Crevasse formation. I agree that a place where the tensile strength is zero would be a crack. The point I should like to take up is whether, given a crack, one needs a stress or a strain to open it up. I say a stress; Lliboutry says a strain. The simplest case which brings out the difference between the two views is shown in Figure 1 (below). In Fig. 1a and b a plastic block is compressed between two completely smooth parallel plates. (The relation to a glacier is that the plates represent the valley sides.) If the block is homogeneous and has no cracks, the strain is homogeneous and the material is squeezed out sideways. ∂u/∂x is positive; but σ x is zero.There is thus a strain in the x direction but no stress. The question is: if we now place cracks perpendicular to Ox, will they open or not? I say no; Lliboutry presumably says yes.
Fig. 1
Suppose now that the original block is made up of a number of smaller blocks as shown in Fig. 1c, with no cohesion between them. When the composite block is compressed they will all strain homogeneously just as the big one did (Fig. 1d). The outer ones will of course slide outwards to make room for the increased width of the inner ones, but since the plates are smooth this introduces no extra forces. The essential point is that the surfaces separating the blocks remain flat; they do not bow inwards and leave cavities between the blocks. The surfaces separating the blocks are simply very large cracks and they do not open even though there is a tensile strain parallel to Ox. If, however, we apply a tensile stress along Ox the whole thing comes apart.

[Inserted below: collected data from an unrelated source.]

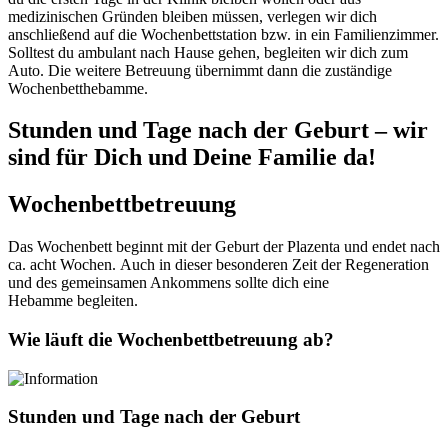
medizinischen Gründen bleiben müssen, verlegen wir dich
anschließend auf die Wochenbettstation bzw. in ein Familienzimmer.
Solltest du ambulant nach Hause gehen, begleiten wir dich zum
Auto. Die weitere Betreuung übernimmt dann die zuständige
Wochenbetthebamme.
Stunden und Tage nach der Geburt – wir
sind für Dich und Deine Familie da!
Wochenbettbetreuung
Das Wochenbett beginnt mit der Geburt der Plazenta und endet nach
ca. acht Wochen. Auch in dieser besonderen Zeit der Regeneration
und des gemeinsamen Ankommens sollte dich eine
Hebamme begleiten.
Wie läuft die Wochenbettbetreuung ab?
Stunden und Tage nach der Geburt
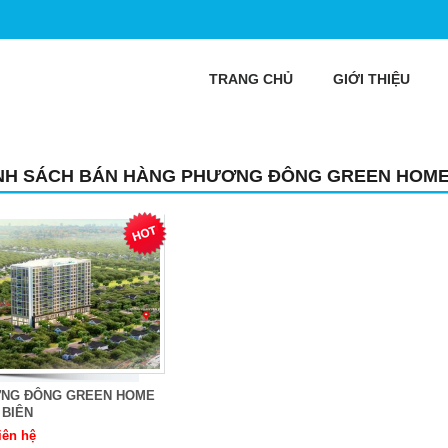
TRANG CHỦ
GIỚI THIỆU
NH SÁCH BÁN HÀNG PHƯƠNG ĐÔNG GREEN HOM
NG ĐÔNG GREEN HOME
 BIÊN
iên hệ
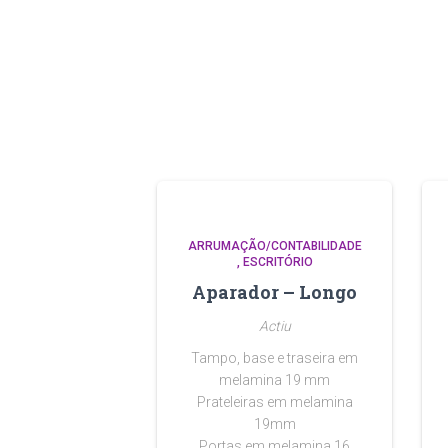
ARRUMAÇÃO/CONTABILIDADE
ESCRITÓRIO
Aparador – Longo
Actiu
Tampo, base e traseira em
melamina 19 mm
Prateleiras em melamina
19mm
Portas em melamina 16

I have discussed the block between parallel plates rather than the strip passing between rolls because the strains and stresses in the block are homogeneous and it brings out the essential point. The rolling case involves inhomogeneous stresses and is therefore more complicated in detail.
May I end by repeating what I said at the beginning: that I am entirely in favour of trying to make the solution to a theoretical problem applicable to real Iife—that is what physics is about. But, at the same time, let us be sure that the theoretical problem has been adequately solved. In the present case Lliboutry has put forward what he says is a solution,. but he has not justified it.